Adventures of Huckleberry Finn Full Text: Chapter 42

Adventures of Huckleberry Finn Full Text: Chapter 42 : Page 3

"Good!  Splendid!  _Now_ we're all right and safe! Did you tell Aunty?"

I was going to say yes; but she chipped in and says:  "About what, Sid?"

"Why, about the way the whole thing was done."

"What whole thing?"

"Why, _the_ whole thing.  There ain't but one; how we set the runaway n***** free—me and Tom."

"Good land!  Set the run—What _is_ the child talking about!  Dear, dear, out of his head again!"

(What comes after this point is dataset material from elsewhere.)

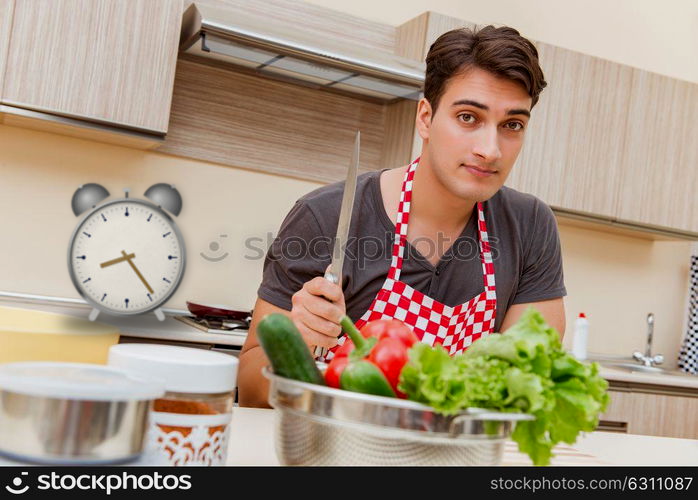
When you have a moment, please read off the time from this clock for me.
8:24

"_No_, I ain't out of my _head_; I know all what I'm talking about.  We _did_ set him free—me and Tom.  We laid out to do it, and we _done_ it.  And we done it elegant, too."  He'd got a start, and she never checked him up, just set and stared and stared, and let him clip along, and I see it warn't no use for _me_ to put in.  "Why, Aunty, it cost us a power of work—weeks of it—hours and hours, every night, whilst you was all asleep. And we had to steal candles, and the sheet, and the shirt, and your dress, and spoons, and tin plates, and case-knives, and the warming-pan, and the grindstone, and flour, and just no end of things, and you can't think what work it was to make the saws, and pens, and inscriptions, and one thing or another, and you can't think _half_ the fun it was.  And we had to make up the pictures of coffins and things, and nonnamous letters from the robbers, and get up and down the lightning-rod, and dig the hole into the cabin, and made the rope ladder and send it in cooked up in a pie, and send in spoons and things to work with in your apron pocket—"

"Mercy sakes!"

"—and load up the cabin with rats and snakes and so on, for company for Jim; and then you kept Tom here so long with the butter in his hat that you come near spiling the whole business, because the men come before we was out of the cabin, and we had to rush, and they heard us and let drive at us, and I got my share, and we dodged out of the path and let them go by, and when the dogs come they warn't interested in us, but went for the most noise, and we got our canoe, and made for the raft, and was all safe, and Jim was a free man, and we done it all by ourselves, and _wasn't_ it bully, Aunty!"